● **WORK REQUIRED**
Only the closing part of the listing is wanted: reproduce exactly the line containing "Din cauza drogurilor?" and all lines below it.

DATA section start

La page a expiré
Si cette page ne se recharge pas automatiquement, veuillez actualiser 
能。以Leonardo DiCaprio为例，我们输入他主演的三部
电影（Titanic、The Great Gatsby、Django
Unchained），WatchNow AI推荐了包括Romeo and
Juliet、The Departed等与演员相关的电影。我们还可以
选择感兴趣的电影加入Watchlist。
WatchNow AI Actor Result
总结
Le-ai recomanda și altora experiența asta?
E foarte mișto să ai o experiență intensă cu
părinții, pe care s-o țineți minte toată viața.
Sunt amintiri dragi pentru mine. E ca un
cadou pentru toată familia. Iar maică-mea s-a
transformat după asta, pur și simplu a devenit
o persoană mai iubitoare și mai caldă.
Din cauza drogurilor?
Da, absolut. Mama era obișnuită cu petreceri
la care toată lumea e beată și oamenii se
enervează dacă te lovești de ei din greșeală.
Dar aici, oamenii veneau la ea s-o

DATA section end

● **RESULT OF THIS TASK**
Din cauza drogurilor?
Da, absolut. Mama era obișnuită cu petreceri
la care toată lumea e beată și oamenii se
enervează dacă te lovești de ei din greșeală.
Dar aici, oamenii veneau la ea s-o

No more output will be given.